SpeakART: Vista la situazione attuale, parlare di obiettivi futuri è difficile e bisogna sicuramente rimanere con i piedi per terra. Molti progetti programmati per l’anno scorso sono stati rimandati a data da destinarsi, basta pensare alle fiere. In ogni caso, tra i suoi obiettivi dichiarati, sappiamo esserci proprio tre fiere: Art Bruxelles, Art Cologne, ed Expo Chicago. Come si sta preparando Dep Art ? Il mercato estero post Covid, spaventa?
A.A: Esatto, vogliamo concentrarci per bene sui progetti che sono rimasti purtroppo fermi nel 2020 come ad esempio Art Bruxelles, Art Cologne ed Expo Chicago, dove abbiamo deciso di presentarci con delle mostre personali in tutti e tre i casi perché riteniamo ci dia più carattere e forza visiva. Anche ad Artissima del 2020 avevamo in progetto un solo show dedicato a Mario Nigro, ma con il Covid la fiera “fisica” si è trasformata in un’ importante collaborazione con le più prestigiose istituzioni della città grazie ad un ottima idea ed organizzazione.
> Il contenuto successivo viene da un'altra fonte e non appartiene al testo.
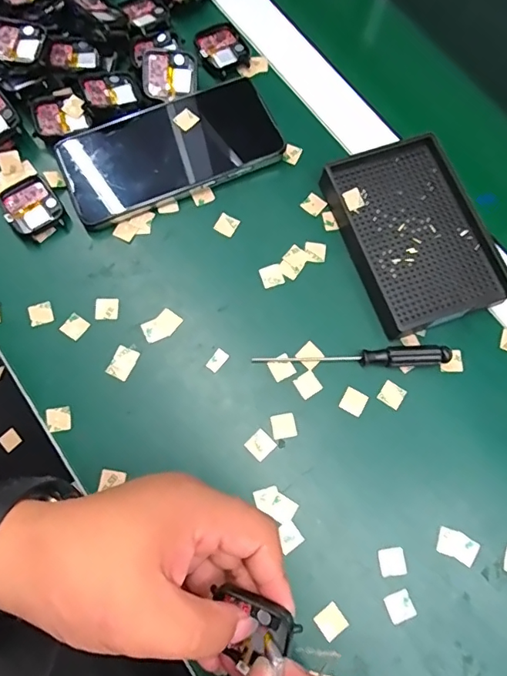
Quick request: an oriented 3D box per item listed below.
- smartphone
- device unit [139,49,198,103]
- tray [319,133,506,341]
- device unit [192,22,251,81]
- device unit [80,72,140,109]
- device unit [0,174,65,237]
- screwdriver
[{"bbox_3d":[-0.062,-0.142,0.370,0.159,0.014,0.079,-24,76,-7],"label":"smartphone"},{"bbox_3d":[-0.066,-0.207,0.381,0.042,0.008,0.037,-2,102,-9],"label":"device unit"},{"bbox_3d":[0.115,-0.076,0.353,0.093,0.019,0.135,-18,76,-5],"label":"tray"},{"bbox_3d":[-0.026,-0.236,0.397,0.039,0.009,0.043,-28,77,-8],"label":"device unit"},{"bbox_3d":[-0.109,-0.187,0.374,0.041,0.012,0.037,-16,69,-21],"label":"device unit"},{"bbox_3d":[-0.161,-0.095,0.354,0.037,0.011,0.041,-35,78,-9],"label":"device unit"},{"bbox_3d":[0.067,0.014,0.330,0.131,0.012,0.013,-2,75,-1],"label":"screwdriver"}]

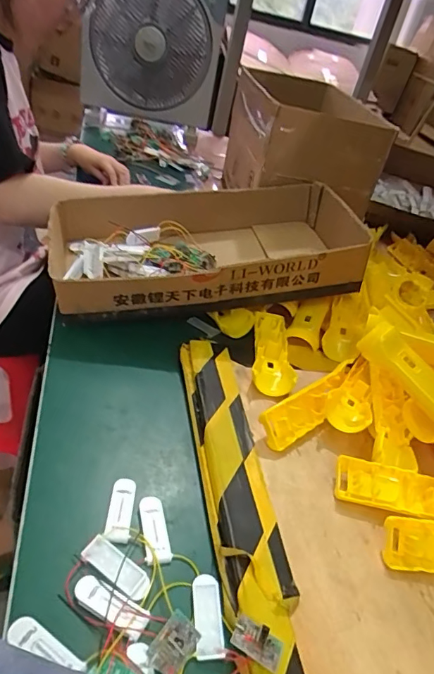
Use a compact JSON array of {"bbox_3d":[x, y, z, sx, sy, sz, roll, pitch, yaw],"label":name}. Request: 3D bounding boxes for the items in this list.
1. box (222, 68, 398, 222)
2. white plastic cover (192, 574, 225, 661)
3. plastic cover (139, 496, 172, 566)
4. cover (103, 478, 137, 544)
[{"bbox_3d":[0.157,-0.367,0.867,0.231,0.151,0.287,8,35,-11],"label":"box"},{"bbox_3d":[-0.007,0.207,0.348,0.021,0.004,0.056,7,35,-11],"label":"white plastic cover"},{"bbox_3d":[-0.053,0.163,0.396,0.021,0.010,0.059,1,37,-19],"label":"plastic cover"},{"bbox_3d":[-0.082,0.149,0.403,0.020,0.009,0.057,10,35,-8],"label":"cover"}]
Anche le fiere, secondo me, essendo un settore fortemente colpito avranno bisogno di tornare con progetti più speciali ed attrattivi. Per quanto riguarda invece tutte le fiere non ancora prenotate o organizzate, andiamo più cauti e aspettiamo di vedere come evolve la situazione, come il pubblico reagirà, come si riuscirà ad attrarre i futuri collezionisti e magari avvicinare il mercato asiatico. Le fiere sono investimenti economici notevoli e vanno affrontati con calma ripartendo, almeno secondo la mia opinione, da un approccio prudente senza indebitarsi e scegliendo bene le manifestazioni più idonee alla propria galleria. Le piccole giovani gallerie saranno ancora più attente nella scelta.
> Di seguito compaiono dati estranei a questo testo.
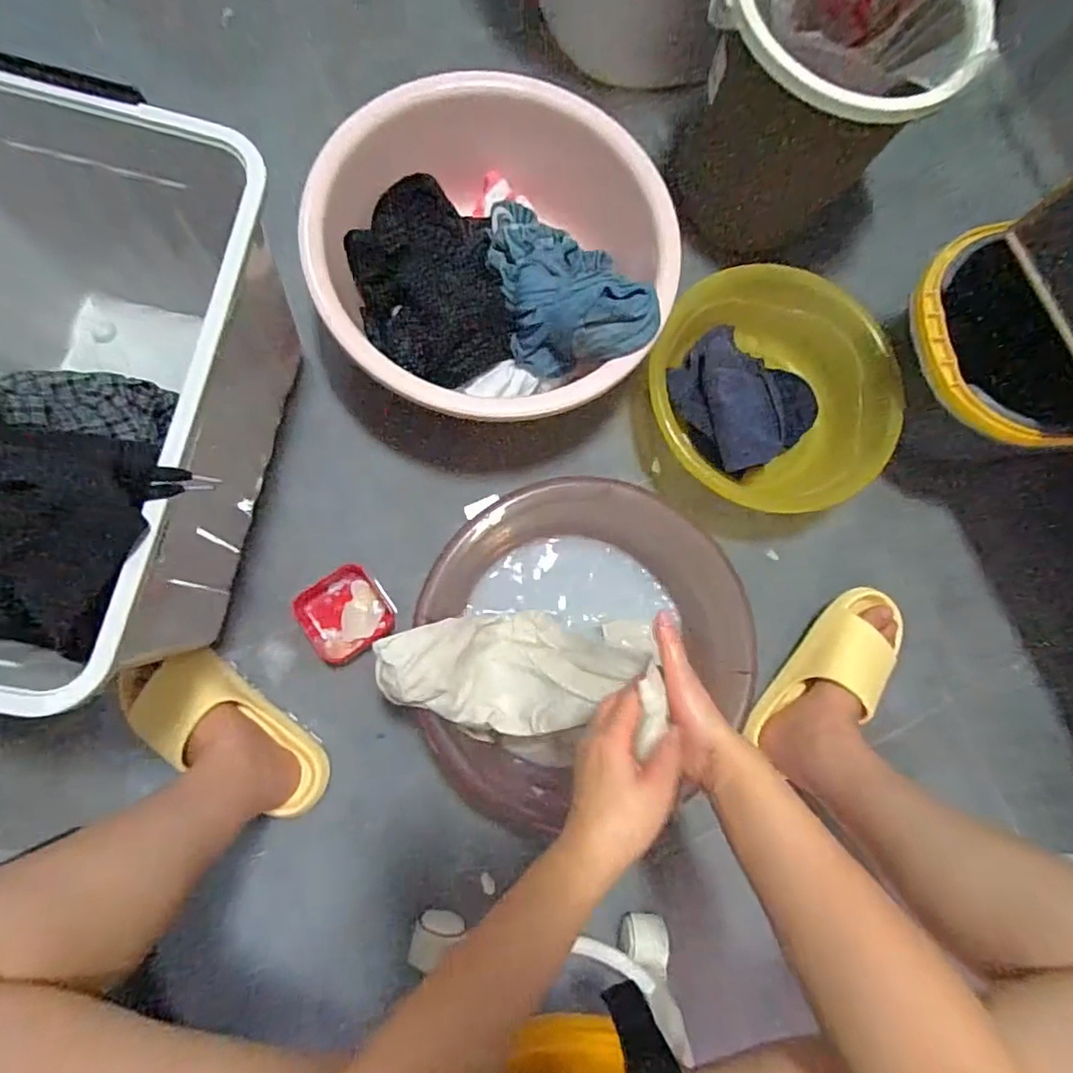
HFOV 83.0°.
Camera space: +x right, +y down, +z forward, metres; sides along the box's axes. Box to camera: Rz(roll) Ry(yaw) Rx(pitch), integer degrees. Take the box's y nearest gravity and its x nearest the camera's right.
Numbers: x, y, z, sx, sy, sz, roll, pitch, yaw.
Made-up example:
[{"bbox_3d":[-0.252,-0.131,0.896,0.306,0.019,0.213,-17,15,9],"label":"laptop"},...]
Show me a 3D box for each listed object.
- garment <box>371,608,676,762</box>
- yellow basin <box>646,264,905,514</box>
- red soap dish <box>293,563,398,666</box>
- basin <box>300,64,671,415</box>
[{"bbox_3d":[-0.016,0.128,0.561,0.252,0.262,0.106,0,84,-4],"label":"garment"},{"bbox_3d":[0.273,-0.152,0.714,0.296,0.108,0.258,11,79,-3],"label":"yellow basin"},{"bbox_3d":[-0.219,0.088,0.699,0.094,0.025,0.093,-34,85,-10],"label":"red soap dish"},{"bbox_3d":[-0.044,-0.294,0.674,0.373,0.145,0.340,1,80,-5],"label":"basin"}]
SpeakART: Dagli obiettivi futuri, passiamo a quelli già realizzati: “Viavai” in via della Spiga a Milano con Regine Schumann. Dep Art ospita dal 2 Febbraio fino al 30 Marzo la mostra personale dell’artista, da sempre considerata pittrice della luce. Adottando questa metafora, è questa un’iniziativa che porta un po’ di luce in una città stravolta dal Covid?
A.A: A novembre alcuni proprietari di negozi in Via della Spiga, in possesso di cinque spazi sfitti a causa della pandemia, hanno deciso di fare un’ investimento culturale per il rilancio della prestigiosa Via della città di Milano. Scegliendo a Federica Sala, un importante curatrice di arte contemporanea che, non solo ha selezionato cinque artisti, tra cui Regine Schumann, ma si è anche occupata dell’allestimento e delle pubbliche relazioni. Noi come galleria abbiamo sostenuto i costi dell’allestimento e del trasporto. È un piacere partecipare a questa iniziativa, che coinvolge la mia città in un momento difficile, e ci sentiamo fortunati poiché è stata scelta proprio Regine Schumann, artista di cui abbiamo la mostra personale in galleria. Un’altra fortuna, curiosità, quando si è trattato di scegliere il negozio, ho scelto di proposito il più essenziale, capace di far risaltare la bellezza delle opere dell’artista tedesca in contrasto con il “vuoto” dell’ambiente. Grazie alla pavimentazione nera lucida e alla presenza di specchi, la resa è incredibile.
Dal punto di vista mediatico, i giornalisti sono stati entusiasti ed è certamente un aiuto alla città di Milano: è il gesto forte di un privato che ha deciso di finanziare la cultura.

Antonio Addamiano con l’artista Regine Schumann – Cortesy of Dep Art

 

SpeakART: Vista la sua attenzione verso il mondo del digitale e dell’innovazione, in che misura ritiene che la tecnologia, non intesa come semplice catalogazione delle opere d’arte, sia efficace nel mondo dell’arte?
A.A: Penso, ad esempio, ai giovani artisti, che possono usufruire della tecnologia per organizzare e tutelare il loro lavoro fin da subito. Questo, affiancato alla fatturazione delle opere vendute, può permettere di realizzare un proprio archivio digitale che tuteli il loro lavoro anche negli anni successivi. Essere “tecnologicamente e digitalmente organizzati” vuole dire anche essere pronti per ogni richiesta. Che sia essa una mostra oltreoceano o la produzione di un documento per un museo o una fondazione.